Usai menjelaskan potensi kerusakan lingkungan yang terjadi karena pembukaan hutan, Jacky akhirnya masuk pada inti persoalan; bagaimana tanggungjawab sosial agama-agama menghadapi situasi tersebut. Singkatnya, dalam bahasa saya, ada dua hal yang hendak disorotinya. Pertama, persoalan yang berkaitan dengan agama tak hanya tentang relasi manusia dengan manusia, tetapi juga manusia (yang beragama) dengan ekosistemnya. Kedua, kerusakan lingkungan bisa menjadi area perjumpaan kelompok agama. Kalau meminjam “forms of dialogue”nya Leonard Swidler, praksis terlibat dalam advokasi masalah kemanusiaan merupakan bentuk “dialog dengan tangan” atau “dialogue of the hand.”
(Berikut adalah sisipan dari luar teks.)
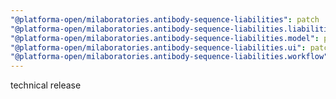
 ```yaml
---
"@platforma-open/milaboratories.antibody-sequence-liabilities": patch
"@platforma-open/milaboratories.antibody-sequence-liabilities.liabilities-calc-script": patch
"@platforma-open/milaboratories.antibody-sequence-liabilities.model": patch
"@platforma-open/milaboratories.antibody-sequence-liabilities.ui": patch
"@platforma-open/milaboratories.antibody-sequence-liabilities.workflow": patch
---
```


technical release
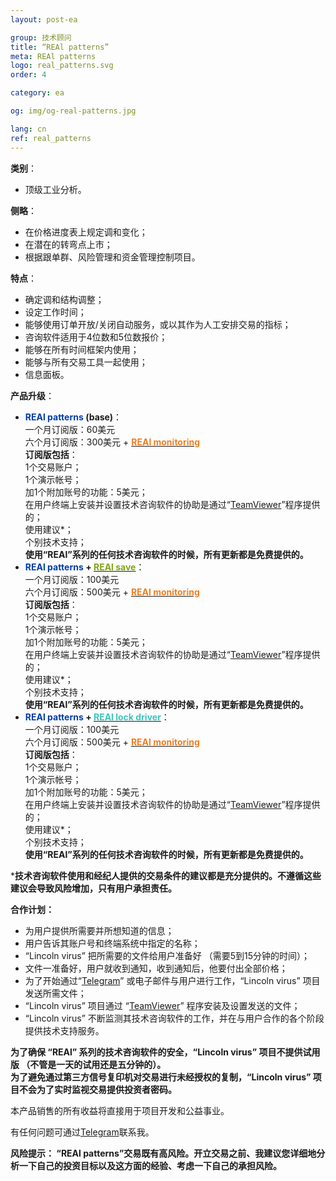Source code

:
 ```yaml
---
layout: post-ea

group: 技术顾问
title: “REAl patterns”
meta: REAl patterns
logo: real_patterns.svg
order: 4

category: ea

og: img/og-real-patterns.jpg

lang: cn
ref: real_patterns
---
```


**类别**：  
  - 顶级工业分析。  

**侧略**：  
  - 在价格进度表上规定调和变化；  
  - 在潜在的转弯点上市；  
  - 根据跟单群、风险管理和资金管理控制项目。  
  
**特点**：  
  - 确定调和结构调整；  
  - 设定工作时间；
  - 能够使用订单开放/关闭自动服务，或以其作为人工安排交易的指标；  
  - 咨询软件适用于4位数和5位数报价；
  - 能够在所有时间框架内使用；
  - 能够与所有交易工具一起使用；
  - 信息面板。

**产品升级**：
  - **<span style="color:#033da9">REAl patterns</span> (base)**：  
  一个月订阅版：60美元  
  六个月订阅版：300美元 + **<a href="https://lincolnvirus.com/cn/ea/real_monitoring.html" target="_blank"><span style="color:#f07e20">REAl monitoring</span></a>**  
  **订阅版包括**：  
  1个交易账户；  
  1个演示帐号；  
  加1个附加账号的功能：5美元；  
  在用户终端上安装并设置技术咨询软件的协助是通过“<a href="https://www.teamviewer.com/" target="_blank">TeamViewer</a>”程序提供的；  
  使用建议*；  
  个别技术支持；  
  **使用“REAl”系列的任何技术咨询软件的时候，所有更新都是免费提供的。**  
   - **<span style="color:#033da9">REAl patterns</span> + <a href="https://lincolnvirus.com/cn/ea/real_save.html" target="_blank"><span style="color:#81a614">REAl save</span></a>**：  
  一个月订阅版：100美元  
  六个月订阅版：500美元 + **<a href="https://lincolnvirus.com/cn/ea/real_monitoring.html" target="_blank"><span style="color:#f07e20">REAl monitoring</span></a>**  
  **订阅版包括**：  
  1个交易账户；  
  1个演示帐号；  
  加1个附加账号的功能：5美元；  
  在用户终端上安装并设置技术咨询软件的协助是通过“<a href="https://www.teamviewer.com/" target="_blank">TeamViewer</a>”程序提供的；  
  使用建议*；  
  个别技术支持；  
  **使用“REAl”系列的任何技术咨询软件的时候，所有更新都是免费提供的。**  
  - **<span style="color:#033da9">REAl patterns</span> + <a href="https://lincolnvirus.com/cn/ea/real_lock_driver.html" target="_blank"><span style="color:#39c6be">REAl lock driver</span></a>**：  
  一个月订阅版：100美元  
  六个月订阅版：500美元 + **<a href="https://lincolnvirus.com/cn/ea/real_monitoring.html" target="_blank"><span style="color:#f07e20">REAl monitoring</span></a>**  
  **订阅版包括**：  
  1个交易账户；  
  1个演示帐号；  
  加1个附加账号的功能：5美元；  
  在用户终端上安装并设置技术咨询软件的协助是通过“<a href="https://www.teamviewer.com/" target="_blank">TeamViewer</a>”程序提供的；  
  使用建议*；  
  个别技术支持；  
  **使用“REAl”系列的任何技术咨询软件的时候，所有更新都是免费提供的。**  
  
  ***技术咨询软件使用和经纪人提供的交易条件的建议都是充分提供的。不遵循这些建议会导致风险增加，只有用户承担责任。**
  
  **合作计划：**  

- 为用户提供所需要并所想知道的信息；  
- 用户告诉其账户号和终端系统中指定的名称；  
- “Lincoln virus” 把所需要的文件给用户准备好 （需要5到15分钟的时间）；  
- 文件一准备好，用户就收到通知，收到通知后，他要付出全部价格；  
- 为了开始通过“<a href="https://t.me/chutkoy" target="_blank">Telegram</a>” 或电子邮件与用户进行工作，“Lincoln virus” 项目发送所需文件；  
- “Lincoln virus” 项目通过 “<a href="https://www.teamviewer.com/" target="_blank">TeamViewer</a>” 程序安装及设置发送的文件；  
- “Lincoln virus” 不断监测其技术咨询软件的工作，并在与用户合作的各个阶段提供技术支持服务。  

**为了确保 “REAl” 系列的技术咨询软件的安全，“Lincoln virus” 项目不提供试用版 （不管是一天的试用还是五分钟的）。**  
**为了避免通过第三方信号复印机对交易进行未经授权的复制，“Lincoln virus” 项目不会为了实时监视交易提供投资者密码。**  

本产品销售的所有收益将直接用于项目开发和公益事业。  

有任何问题可通过<a href="https://t.me/chutkoy" target="_blank">Telegram</a>联系我。  

**风险提示： “REAl patterns”交易既有高风险。开立交易之前、我建议您详细地分析一下自己的投资目标以及这方面的经验、考虑一下自己的承担风险。**
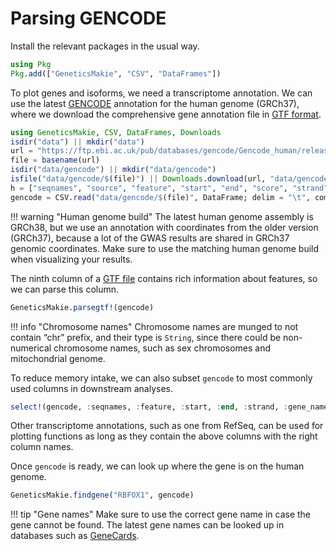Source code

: # Parsing GENCODE

Install the relevant packages in the usual way.
```julia
using Pkg
Pkg.add(["GeneticsMakie", "CSV", "DataFrames"])
```

To plot genes and isoforms, we need a transcriptome annotation. We can use 
the latest [GENCODE](https://www.gencodegenes.org/human/) annotation for 
the human genome (GRCh37), where we download the comprehensive 
gene annotation file in [GTF format](https://www.gencodegenes.org/pages/data_format.html).

```julia
using GeneticsMakie, CSV, DataFrames, Downloads
isdir("data") || mkdir("data")
url = "https://ftp.ebi.ac.uk/pub/databases/gencode/Gencode_human/release_39/GRCh37_mapping/gencode.v39lift37.annotation.gtf.gz"
file = basename(url)
isdir("data/gencode") || mkdir("data/gencode")
isfile("data/gencode/$(file)") || Downloads.download(url, "data/gencode/$(file)")
h = ["seqnames", "source", "feature", "start", "end", "score", "strand", "phase", "info"]
gencode = CSV.read("data/gencode/$(file)", DataFrame; delim = "\t", comment = "#", header = h)
```

!!! warning "Human genome build"
    The latest human genome assembly is GRCh38, but we use an annotation with coordinates 
    from the older version (GRCh37), because a lot of the GWAS results are shared in 
    GRCh37 genomic coordinates. Make sure to use the matching human genome build when
    visualizing your results. 

The ninth column of a [GTF file](https://uswest.ensembl.org/info/website/upload/gff.html) 
contains rich information about features, so we can parse this column.
```julia
GeneticsMakie.parsegtf!(gencode)
```

!!! info "Chromosome names"
    Chromosome names are munged to not contain “chr” prefix, and their type is `String`,
    since there could be non-numerical chromosome names, such as sex chromosomes and mitochondrial genome.

To reduce memory intake, we can also subset `gencode` to most commonly used columns
in downstream analyses.
```julia
select!(gencode, :seqnames, :feature, :start, :end, :strand, :gene_name, :gene_type, :transcript_id)
```

Other transcriptome annotations, such as one from RefSeq, can be used for plotting functions 
as long as they contain the above columns with the right column names.

Once `gencode` is ready, we can look up where the gene is on the human genome.
```julia
GeneticsMakie.findgene("RBFOX1", gencode)
```

!!! tip "Gene names"
    Make sure to use the correct gene name in case the gene cannot be found.
    The latest gene names can be looked up in databases such as [GeneCards](https://www.genecards.org/).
Selain soal isi ceramah, yang kebanyakan berasal dari pergumulannya, saya juga kerap memperhatikan gaya bicaranya. Struktur bahasanya rapi, intonasinya tenang dan tak berapi-api. Ia tak terburu-buru menuntaskan kalimat. Sesekali, ia coba mengayun audiens dengan caranya. Kalau mendengar bicaranya, akan banyak orang yang akan terkecoh dan mungkin tidak mengira jika Jacky orang Ambon.

***

Pada 2022, ketika mengunjungi Ambon dan sempat menyambangi Ketua Sinode GPM, Pendeta Elifas Maspaitella di kantornya, saya berbicara sedikit soal suksesi di PGI pada 2024. Nama Jacky Manuputty, kata Elifas, setidaknya hingga momen dimana kami menggelar obrolan di kantor yang kala itu sedang direnovasi, sepertinya tak terbendung. Benar saja, pada Sidang Raya PGI di Toraja yang baru saja selesai November 2024, Jacky terpilih sebagai Ketua PGI.

Bagi GPM, Jacky adalah nama kedua setelah 40 tahun sebelumnya, Pdt Prof Dr Peter Dominggus Latuihamallo, pernah menempati posisi Ketua Umum PGI pada periode 1980-1984.